I wish I knew where exactly this letter was written, but in the larger scheme of things the particulars don't matter, especially in a state-wide atmosphere, stirred up by Lincoln's election, of mistrust and suspicions, rumors of slave revolts, and shootings between pro- and anti-slavery sympathizers akin to those in mid-1850s Kansas. This was a political environment so poisonous that even Sam Houston, the man who defeated the Mexican army to win Texas' independence and served as the Republic of Texas' first president--in other words, a man as close to a god-come-to-earth as Texas is ever likely to have--was forced out as governor when he refused to swear allegiance to the Confederacy. In such an environment, lesser figures in the South who opposed secession had few options--my great-great-grandfather, and perhaps some of your ancestors, too, included.

So, no, as a result of all this, I am no closer to knowing John Lawrence's reasoning for the choices he made during the 1860s and '70s. But, seeing as how, before this morning, I had not known much of what you've read here, I have a much greater appreciation for the world he had to live in. It was a dangerous place for someone even to be rumored to have anti-secessionist inclinations--the state could not and/or would not protect such people (during the Great Gainesville Hanging, 14 already-jailed people were taken from jail and lynched because other people got frustrated by the slow pace of the trials to make official the foregone conclusion of those jailed people's guilt. Assuming my great-great-grandfather was a Unionist, as I think was indeed the case, he had, basically, two "noble" choices and some other ones requiring him, to a greater or lesser extent, to check his conscience at the door. He could actively resist the secessionists and risk death, or leave for Mexico or Union-held territory--those were the noble ones. He appears to have chosen neither of them.

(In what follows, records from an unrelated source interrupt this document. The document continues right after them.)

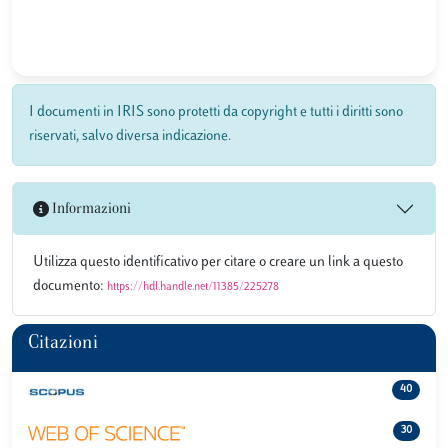
I documenti in IRIS sono protetti da copyright e tutti i diritti sono
riservati, salvo diversa indicazione.
Informazioni
Utilizza questo identificativo per citare o creare un link a questo
documento:
https://hdl.handle.net/11385/225278
Citazioni
40
30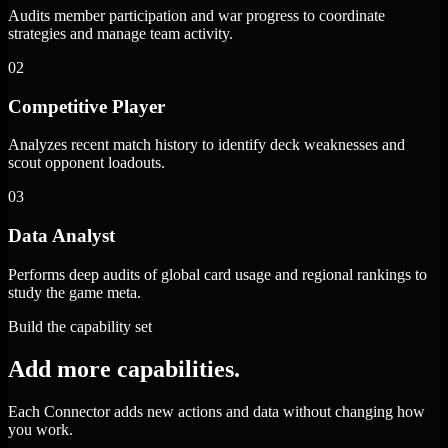
Audits member participation and war progress to coordinate
strategies and manage team activity.
02
Competitive Player
Analyzes recent match history to identify deck weaknesses and
scout opponent loadouts.
03
Data Analyst
Performs deep audits of global card usage and regional rankings to
study the game meta.
Build the capability set
Add more capabilities.
Each Connector adds new actions and data without changing how
you work.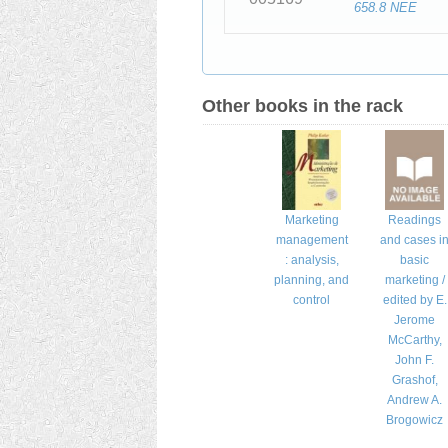
658.8 NEE
Other books in the rack
Marketing
Readings
management
and cases i
: analysis,
basic
planning, and
marketing /
control
edited by E.
Jerome
McCarthy,
John F.
Grashof,
Andrew A.
Brogowicz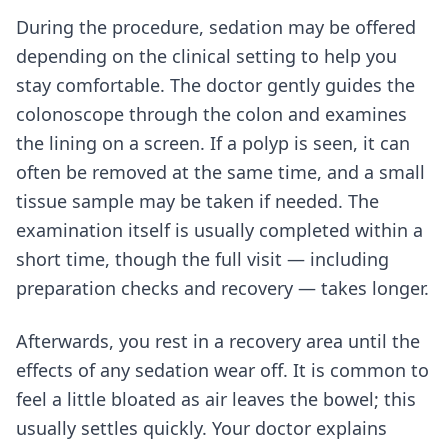
During the procedure, sedation may be offered
depending on the clinical setting to help you
stay comfortable. The doctor gently guides the
colonoscope through the colon and examines
the lining on a screen. If a polyp is seen, it can
often be removed at the same time, and a small
tissue sample may be taken if needed. The
examination itself is usually completed within a
short time, though the full visit — including
preparation checks and recovery — takes longer.
Afterwards, you rest in a recovery area until the
effects of any sedation wear off. It is common to
feel a little bloated as air leaves the bowel; this
usually settles quickly. Your doctor explains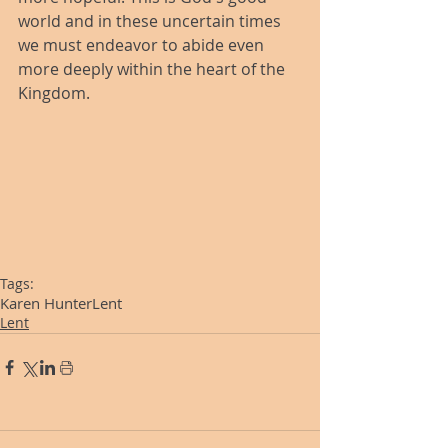
world and in these uncertain times 
we must endeavor to abide even 
more deeply within the heart of the 
Kingdom.
Tags:
Karen Hunter
Lent
Lent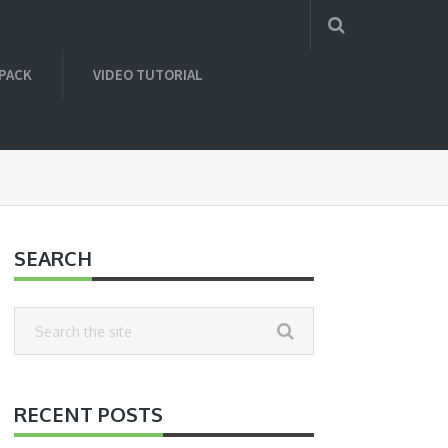
 PACK
VIDEO TUTORIAL
SEARCH
RECENT POSTS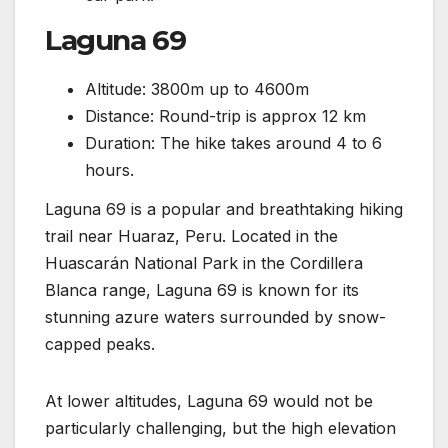
Laguna 69
Altitude: 3800m up to 4600m
Distance: Round-trip is approx 12 km
Duration: The hike takes around 4 to 6
hours.
Laguna 69 is a popular and breathtaking hiking
trail near Huaraz, Peru. Located in the
Huascarán National Park in the Cordillera
Blanca range, Laguna 69 is known for its
stunning azure waters surrounded by snow-
capped peaks.
At lower altitudes, Laguna 69 would not be
particularly challenging, but the high elevation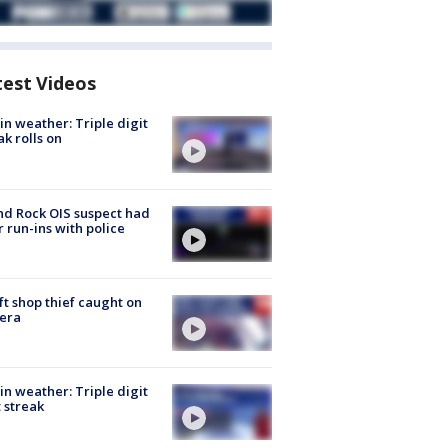
test Videos
in weather: Triple digit
ak rolls on
d Rock OIS suspect had
r run-ins with police
ft shop thief caught on
era
in weather: Triple digit
 streak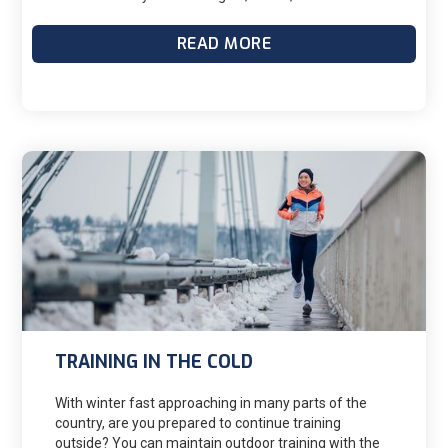
doubt that I can do it. I have a decent bike and running
base, (80-100 mpw and 12-15 mpw respectively).
READ MORE
Anyway, I have a training program for the IM that
officially kicks off in late October (24 weeks), so I have
up until then to build more base and add in swimming.
My question is; how should I go about training for the
marathon while also building base in the other two
events? Currently, I have it worked out to where I run
three times a week, bike three times a week, and will
add swimming two times a week here in the next
month (Monday is rest, or it might be a swim day). But
doing this seems like its causing me to break the 10%
rule in running. Is this ok, if I'm rotating out events
(less risk of overuse injury?)? I'll post my tentative
training schedule as soon as I finish, but would love
some input.
TRAINING IN THE COLD
With winter fast approaching in many parts of the
country, are you prepared to continue training
outside? You can maintain outdoor training with the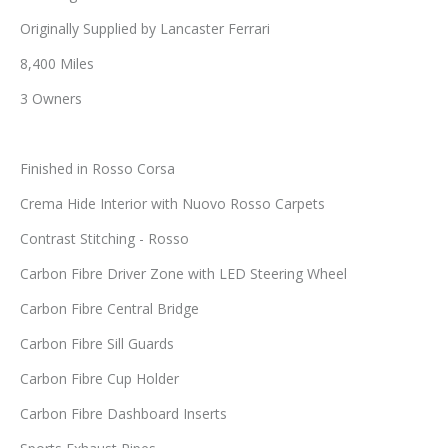
Originally Supplied by Lancaster Ferrari
8,400 Miles
3 Owners
Finished in Rosso Corsa
Crema Hide Interior with Nuovo Rosso Carpets
Contrast Stitching - Rosso
Carbon Fibre Driver Zone with LED Steering Wheel
Carbon Fibre Central Bridge
Carbon Fibre Sill Guards
Carbon Fibre Cup Holder
Carbon Fibre Dashboard Inserts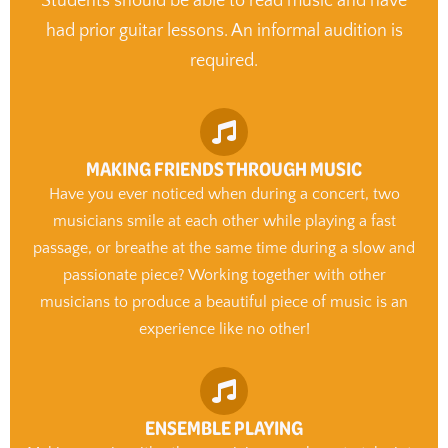
Students should be able to read music and have
had prior guitar lessons. An informal audition is
required.
MAKING FRIENDS THROUGH MUSIC
Have you ever noticed when during a concert, two
musicians smile at each other while playing a fast
passage, or breathe at the same time during a slow and
passionate piece? Working together with other
musicians to produce a beautiful piece of music is an
experience like no other!
ENSEMBLE PLAYING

I'll be honest: I don't know how I feel about that. The easy thing to say would be that he should have acted on principle--but that's easy to say not for reasons of living in our relatively more enlightened times but because I have the advantage of hindsight and, frankly, the luxury of my choice's being one that does not potentially put at risk my life or that of my family. Many, many people with far less to risk have chosen far more poorly than he appears to have. One thing I do know I feel, though, is that John Lawrence now feels a little less legendary and a little more human to me. As we move through the sesquicentennial of the Civil War, I hope that knowing a bit more about his world makes me more thoughtful about it.